L'un des derniers feuilletons de CCTV, L'Etoile du bonheur sonne à notre porte témoigne du rôle de propagande que le régime fait jouer aux séries télévisées en Chine.
Il y est question d'une chanteuse d'opéra qui retourne en mission dans son village sur ordre du maire d'une ville appartenant à un échelon adminsitratif supérieur ; ce village est classé comme "village civilisé de petite aisance" et semble devoir servir de modèle aux autres villages du coin.
Le mot employé pour désigner cette bourgade est 村 [cūn]. Le chef du village explique que la population a un niveau de revenu satisfaisant mais que cela n'empêche pas certains comportements asociaux ; le premier épisode en montre un exemple : un marginal vole une tortue à une de ses voisines pour la manger ; la chanteuse doit apparemment résoudre les différends entre les habitants et semble investie d'une autorité légitime pour le faire. Dès le deuxième épisode, elle arbitre ainsi une bagarre entre le marginal et le richard du coin, un entrepreneur qui se croit tout permis.
Je ne sais si ce genre de mission est réellement confié à des citoyens ordinaires "détachés" de leur travail habituel. Il s'agit ici de construire par l'émulation « une civilisation spirituelle et une société harmonieuse » dans le village des Tian (Tian Cun), où la jeune actrice d'opéra note qu'elle appelle tous les paysans « oncle » ou « tante ». La mission lui est donc confiée parce qu'elle est proche de ceux qu'elle va littéralement convertir à "l'harmonie" sociale, mot-clef de la Chine actuelle.
Pour ce faire, l'héroïne décide de distribuer des étoiles aux villageois ; une étoile pour la bonne entente entre mari et femme, une pour la bonne entente entre mère et bru, une pour la piété filiale, une pour le fait d'être un « villageois civilisé » ; le modèle est celui des « fleurs rouges de la crèche » !
Tous les villageois votent, à bulletins secrets : certains villageois obtiennent d'emblée les 10 étoiles que l'on vient solennellement accrocher à leur porte, chef du village en tête !

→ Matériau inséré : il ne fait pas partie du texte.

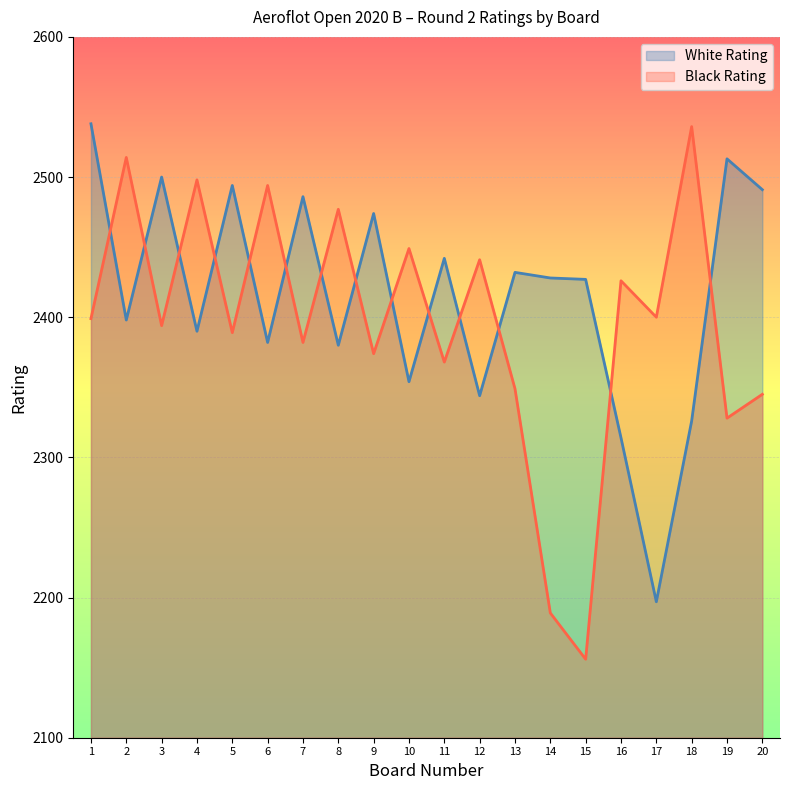

How many lines are shown in the chart?

2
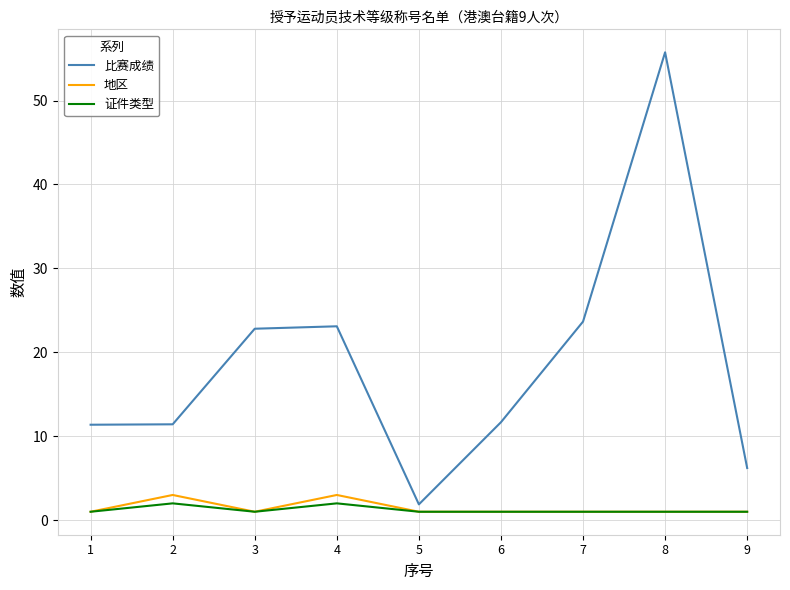

True or false: 证件类型 has more than 1 interior local peaks.

True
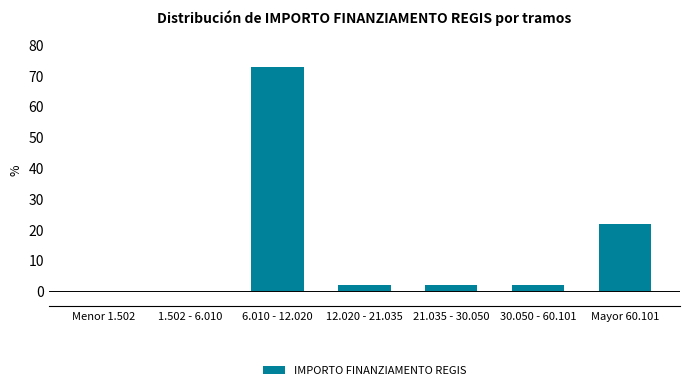

Reading left to right, list all the values displayed in this chart.

Menor 1.502=0.0	1.502 - 6.010=0.0	6.010 - 12.020=72.7	12.020 - 21.035=1.8	21.035 - 30.050=1.8	30.050 - 60.101=1.8	Mayor 60.101=21.8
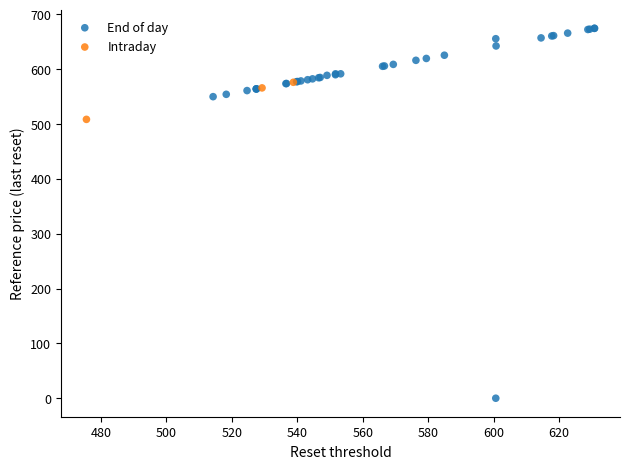

Which series reaches the maximum Y coordinate?

End of day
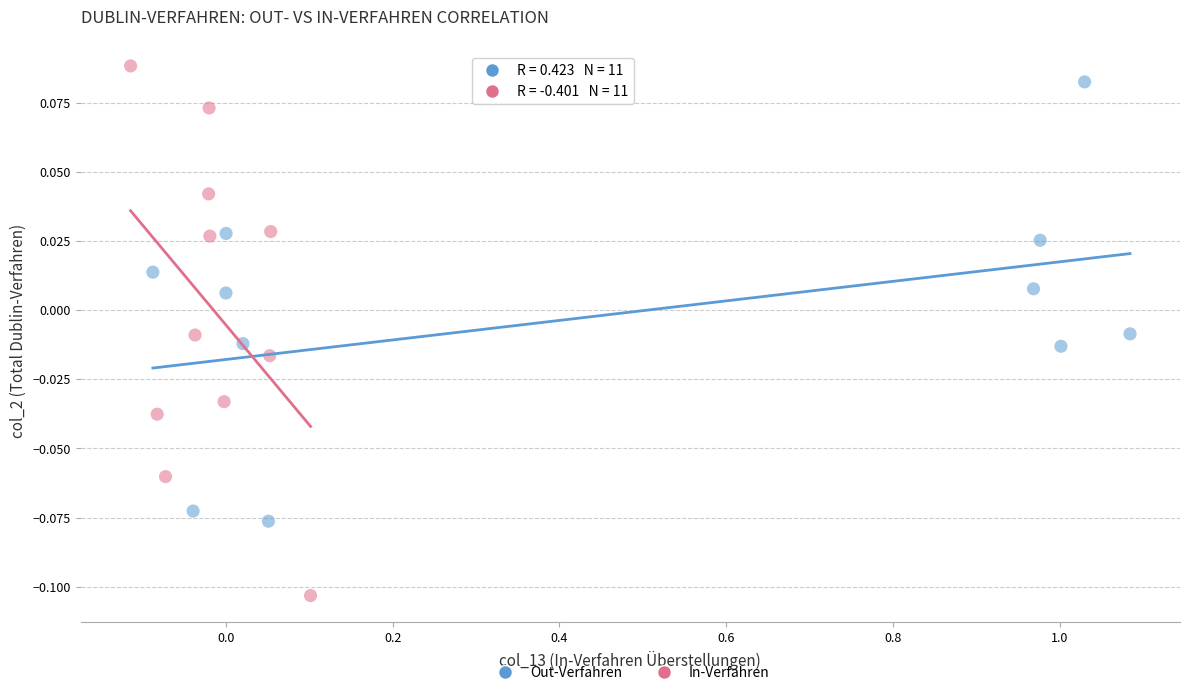

Which series contains the lowest Y value?

In-Verfahren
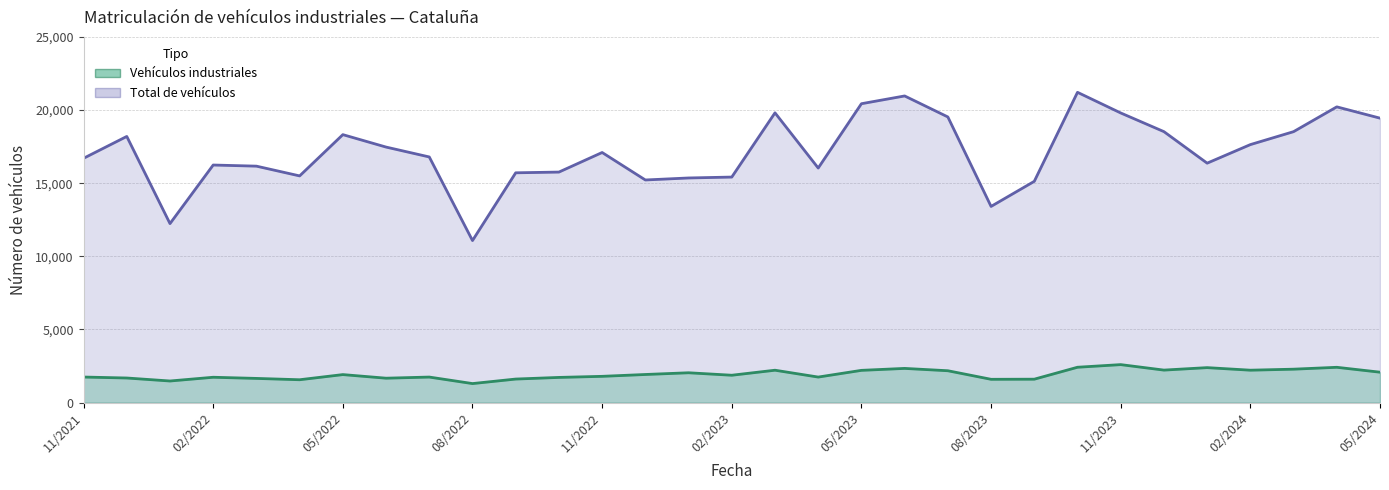

True or false: Vehículos industriales and Total de vehículos cross at least once.

False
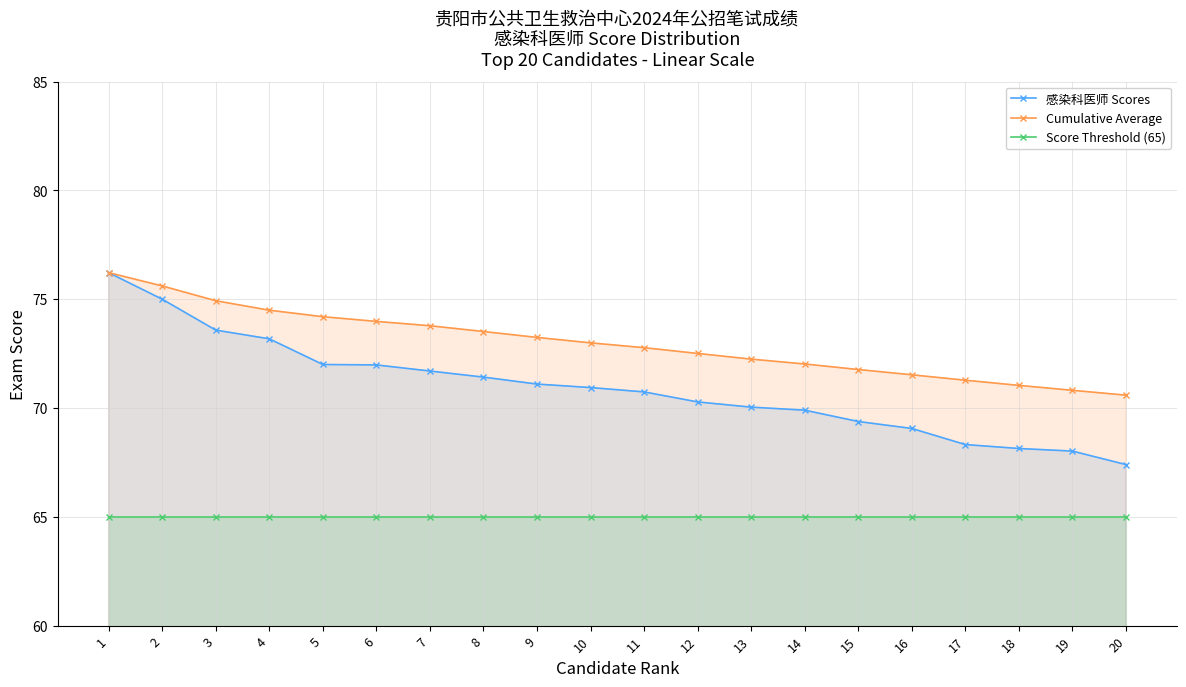

At which label does Cumulative Average reach its minimum?

20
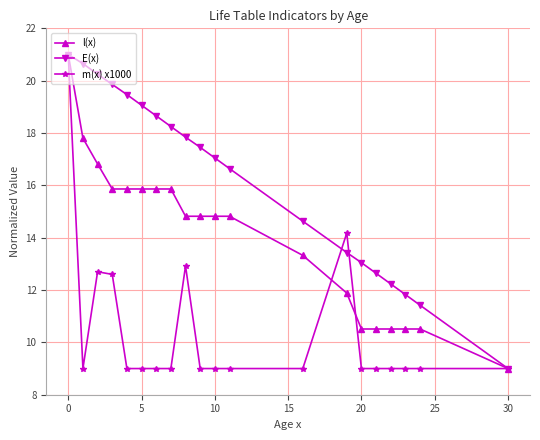

What is the minimum value shown in the chart?

9.0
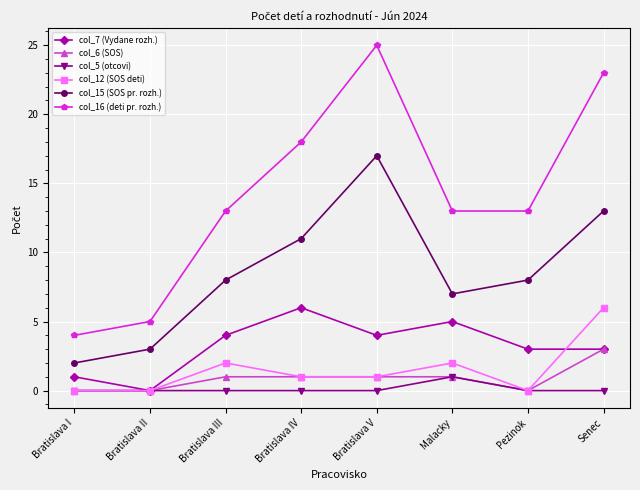

What is the spread (max minus min) of values at Pezinok?

13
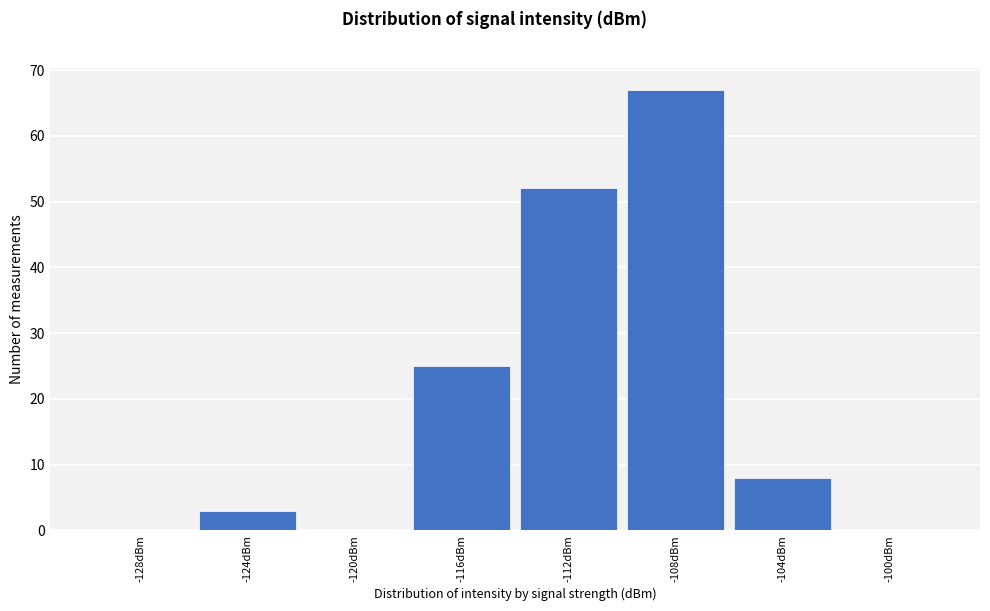

Reading right to left, transcribe all the data shown in this chart.

-100dBm=0	-104dBm=8	-108dBm=67	-112dBm=52	-116dBm=25	-120dBm=0	-124dBm=3	-128dBm=0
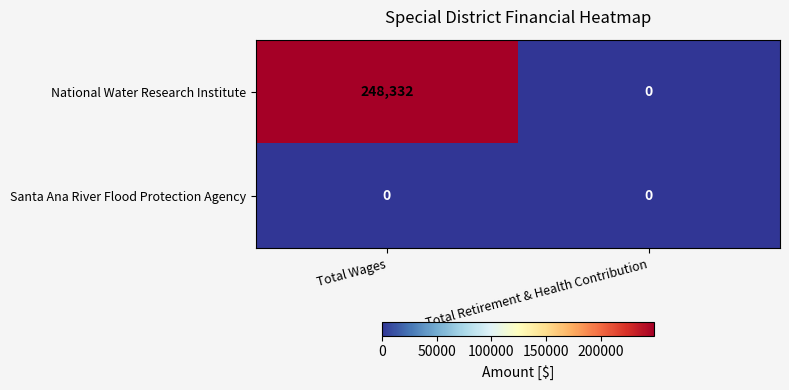

What is the maximum value shown in the chart?

248332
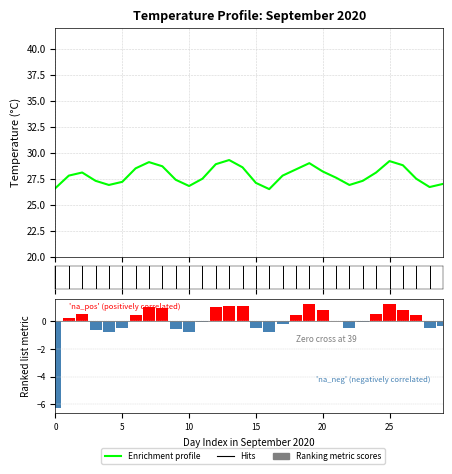

At how many categories does at least one series exceed -4?

30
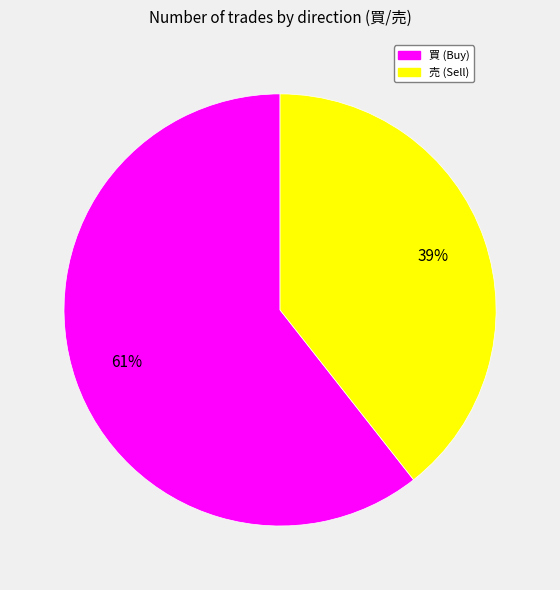

How many slices are in this pie chart?

2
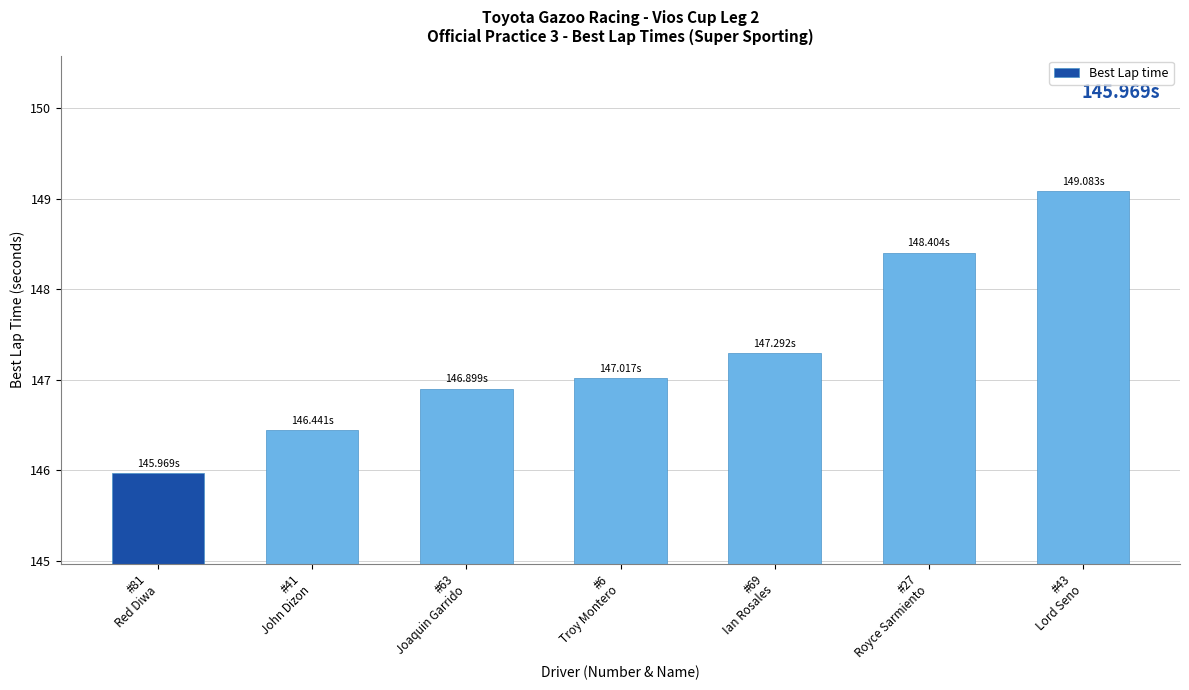

The chart shows a value of 149.1 at #43
Lord Seno. True or false?

True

Au-dessous de trois étoiles, les familles ne sont pas nommées au palmarès. Ceux qui n'ont rien sont humiliés. Il suffit de dire des « gros mots » pour ne pas être honoré. Cela déclenche évidemment rancoeurs et rancunes. Mais la jolie cadre a une solution : dépêcher des membres du Parti chez les malheureux qui ont échoué à décrocher des étoiles pour les « aider à se rééduquer » et à gagner ainsi les récompenses tant convoitées. Etonnant, non ?
Ce feuilleton édifiant me semble très révélateur d'un volontarisme politique allant de pair avec la conversion du PCC à l'économie de marché capitaliste ; il a été diffusé en Chine en 2007 ; on peut le voir en français ou en chinois sur le web.